Your answer should be the lines of the listing that contain the word "center".

▶ LISTED RECORDS:
★ ★ ★ ★ ★

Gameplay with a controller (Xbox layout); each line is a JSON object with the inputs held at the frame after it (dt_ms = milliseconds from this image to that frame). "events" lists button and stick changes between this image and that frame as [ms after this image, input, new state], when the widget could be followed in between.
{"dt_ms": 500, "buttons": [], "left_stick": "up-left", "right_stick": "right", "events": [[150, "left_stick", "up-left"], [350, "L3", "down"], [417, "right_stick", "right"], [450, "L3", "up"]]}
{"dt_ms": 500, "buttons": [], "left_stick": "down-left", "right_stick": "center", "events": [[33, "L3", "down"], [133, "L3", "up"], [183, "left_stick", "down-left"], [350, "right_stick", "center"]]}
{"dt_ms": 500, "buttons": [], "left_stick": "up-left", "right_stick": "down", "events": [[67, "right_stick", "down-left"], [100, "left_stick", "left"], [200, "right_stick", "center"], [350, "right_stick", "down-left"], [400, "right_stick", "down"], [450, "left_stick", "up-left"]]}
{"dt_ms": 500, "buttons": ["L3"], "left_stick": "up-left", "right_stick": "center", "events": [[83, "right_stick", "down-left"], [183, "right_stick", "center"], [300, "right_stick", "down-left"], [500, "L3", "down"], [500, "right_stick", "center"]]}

★ ★ ★ ★ ★

▶ YOUR RESPONSE:
{"dt_ms": 500, "buttons": [], "left_stick": "down-left", "right_stick": "center", "events": [[33, "L3", "down"], [133, "L3", "up"], [183, "left_stick", "down-left"], [350, "right_stick", "center"]]}
{"dt_ms": 500, "buttons": [], "left_stick": "up-left", "right_stick": "down", "events": [[67, "right_stick", "down-left"], [100, "left_stick", "left"], [200, "right_stick", "center"], [350, "right_stick", "down-left"], [400, "right_stick", "down"], [450, "left_stick", "up-left"]]}
{"dt_ms": 500, "buttons": ["L3"], "left_stick": "up-left", "right_stick": "center", "events": [[83, "right_stick", "down-left"], [183, "right_stick", "center"], [300, "right_stick", "down-left"], [500, "L3", "down"], [500, "right_stick", "center"]]}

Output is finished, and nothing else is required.